In an op-ed on AOLNews.com, Buzz Aldrin, the famous Apollo 11 astronaut, lays out a rather simple plan for sending humans to Mars by 2019: extend the shuttles by three or four missions then use commercial firms to carry crew and cargo to the space station while NASA builds a prototype spacecraft called the Exploration Module, or XM.
The prototype of this craft, which would operate only in space, could be built using excess modules and parts left over from constructing the station itself. Brought up as cargo aboard the space shuttle–which I also propose we keep flying for several additional missions and not retire it as NASA is planning to do–the XM would be docked to the station and outfitted by astronauts.
Once a rocket engine is attached to the prototype XM, we could take it out for a spin, cycling between the station and the moon. The XM wouldn’t land on the moon but conduct a flyby, like the Apollo 13 mission did back in 1970.
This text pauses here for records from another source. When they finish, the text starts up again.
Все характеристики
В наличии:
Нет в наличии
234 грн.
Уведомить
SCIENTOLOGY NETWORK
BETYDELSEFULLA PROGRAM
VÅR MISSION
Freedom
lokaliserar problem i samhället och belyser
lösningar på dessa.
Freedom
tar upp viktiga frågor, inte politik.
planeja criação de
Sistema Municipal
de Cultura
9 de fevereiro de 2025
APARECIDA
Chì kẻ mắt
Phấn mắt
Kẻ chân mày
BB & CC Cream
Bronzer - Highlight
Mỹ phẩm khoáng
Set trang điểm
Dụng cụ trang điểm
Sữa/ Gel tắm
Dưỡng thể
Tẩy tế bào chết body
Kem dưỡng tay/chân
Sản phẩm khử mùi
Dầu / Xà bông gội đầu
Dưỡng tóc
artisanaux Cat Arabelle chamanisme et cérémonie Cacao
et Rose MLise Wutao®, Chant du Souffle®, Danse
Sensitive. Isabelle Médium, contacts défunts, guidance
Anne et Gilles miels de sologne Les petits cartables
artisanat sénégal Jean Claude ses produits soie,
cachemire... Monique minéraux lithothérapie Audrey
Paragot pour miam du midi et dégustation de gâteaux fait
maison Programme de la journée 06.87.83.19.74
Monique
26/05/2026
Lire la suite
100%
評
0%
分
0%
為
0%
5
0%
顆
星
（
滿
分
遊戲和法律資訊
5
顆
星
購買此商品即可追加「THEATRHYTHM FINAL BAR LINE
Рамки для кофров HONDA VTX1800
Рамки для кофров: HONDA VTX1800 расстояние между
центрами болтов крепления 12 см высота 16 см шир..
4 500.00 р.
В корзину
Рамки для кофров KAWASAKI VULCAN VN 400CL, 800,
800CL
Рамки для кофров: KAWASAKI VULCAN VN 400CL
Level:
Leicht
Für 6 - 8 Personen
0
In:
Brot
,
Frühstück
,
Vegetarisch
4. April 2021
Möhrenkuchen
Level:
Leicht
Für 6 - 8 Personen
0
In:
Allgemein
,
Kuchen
Aldrin has been a proponent of scraping plans for returning to the moon, and instead focusing on Mars. He even called the new plan for NASA proposed by the Obama administration the president’s “JFK moment.”
Aldrin also says in his op-ed that his plan, which he calls a “unified space vision”, would keep NASA in the human spaceflight business. Many congressional members, for example, have voiced strong concerns that the administration’s new plan would threaten America’s leadership, and the very existence of the U.S. human spaceflight program.
By building a deep-space craft, NASA can use much of their engineering know-how and put a form to Charlie Bolden’s Mars mission dream. It allows the commercial folks their unfettered access to the station, as President Obama proposes. And it recommits America to leadership in space by aiming at Mars, using parts and equipment already paid for by the taxpayers.